It took me quite a lot of time to understand the question, though. I do not post the test here as I am not sure if I am permitted to do that. This post serves for my personal use. Even though the original questions are written in Vietnamese, I will be writing my solutions in English as I am not used to solve the problems in Vietnamese.

PHẦN I

  1. a. Let X be a discrete random variable with n possible values x_{1}, ... , x_{n}, we have:  H(X) = -\sum_{i=1}^{n}{P(X = x_{i})\log_{b}{P(X = x_{i})}}. Remember that \log_{b}{1} = 0.
  2. f. Venn diagram for 3 sets A, B and C: (image source: Science HQ).

### GIVEN TASK A
List the sets named for the Venn diagram in the test-solutions post.
### GIVEN TASK B
Repeat everything in the test-solutions post from "1. a. Let X" down to "source: Science HQ).".

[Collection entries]

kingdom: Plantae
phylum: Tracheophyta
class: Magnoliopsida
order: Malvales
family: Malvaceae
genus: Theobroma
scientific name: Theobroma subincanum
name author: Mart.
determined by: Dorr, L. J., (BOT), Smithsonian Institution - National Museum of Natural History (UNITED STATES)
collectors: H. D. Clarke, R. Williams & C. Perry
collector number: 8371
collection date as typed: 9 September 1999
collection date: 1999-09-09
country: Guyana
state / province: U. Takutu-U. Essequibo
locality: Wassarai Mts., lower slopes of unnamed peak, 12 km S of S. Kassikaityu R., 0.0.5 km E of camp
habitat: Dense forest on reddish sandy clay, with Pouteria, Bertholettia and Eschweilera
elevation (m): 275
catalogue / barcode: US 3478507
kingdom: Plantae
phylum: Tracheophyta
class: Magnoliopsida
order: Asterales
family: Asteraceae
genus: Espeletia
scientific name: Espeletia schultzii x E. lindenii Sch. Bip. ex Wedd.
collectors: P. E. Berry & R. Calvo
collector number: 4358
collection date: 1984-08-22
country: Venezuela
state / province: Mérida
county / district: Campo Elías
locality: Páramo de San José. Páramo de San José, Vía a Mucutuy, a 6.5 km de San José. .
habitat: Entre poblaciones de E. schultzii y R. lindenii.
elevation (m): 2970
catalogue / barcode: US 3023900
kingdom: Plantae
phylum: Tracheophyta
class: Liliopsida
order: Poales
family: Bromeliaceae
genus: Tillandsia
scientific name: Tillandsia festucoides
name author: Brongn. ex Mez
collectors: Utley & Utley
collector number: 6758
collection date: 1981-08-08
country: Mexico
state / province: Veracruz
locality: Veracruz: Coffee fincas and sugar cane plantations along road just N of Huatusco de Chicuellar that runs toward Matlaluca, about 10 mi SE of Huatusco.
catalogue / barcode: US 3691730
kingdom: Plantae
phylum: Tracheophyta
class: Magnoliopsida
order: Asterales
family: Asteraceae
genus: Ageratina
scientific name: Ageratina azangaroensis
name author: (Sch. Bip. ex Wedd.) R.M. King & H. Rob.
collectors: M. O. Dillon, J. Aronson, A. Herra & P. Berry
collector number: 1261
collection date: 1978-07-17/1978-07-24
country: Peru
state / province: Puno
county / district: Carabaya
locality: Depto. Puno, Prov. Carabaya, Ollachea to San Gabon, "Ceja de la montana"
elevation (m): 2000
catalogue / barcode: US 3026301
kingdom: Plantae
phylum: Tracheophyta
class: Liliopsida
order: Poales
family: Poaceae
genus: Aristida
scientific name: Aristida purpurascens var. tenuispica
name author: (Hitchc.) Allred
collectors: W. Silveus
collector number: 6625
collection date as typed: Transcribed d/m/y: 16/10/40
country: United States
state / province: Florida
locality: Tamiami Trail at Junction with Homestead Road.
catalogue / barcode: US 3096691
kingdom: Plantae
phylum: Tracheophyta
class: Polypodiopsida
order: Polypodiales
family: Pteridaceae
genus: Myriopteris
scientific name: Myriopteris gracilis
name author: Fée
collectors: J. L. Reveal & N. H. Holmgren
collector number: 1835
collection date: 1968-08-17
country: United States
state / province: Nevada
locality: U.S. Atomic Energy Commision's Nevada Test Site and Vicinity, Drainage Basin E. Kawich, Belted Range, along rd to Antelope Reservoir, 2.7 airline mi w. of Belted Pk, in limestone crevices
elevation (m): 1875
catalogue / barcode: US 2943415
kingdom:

### PROBLEM SOLUTION A
A, B, C

### PROBLEM SOLUTION B
1. a. Let X be a discrete random variable with n possible values x_{1}, ... , x_{n}, we have:  H(X) = -\sum_{i=1}^{n}{P(X = x_{i})\log_{b}{P(X = x_{i})}}. Remember that \log_{b}{1} = 0.
  2. f. Venn diagram for 3 sets A, B and C: (image source: Science HQ).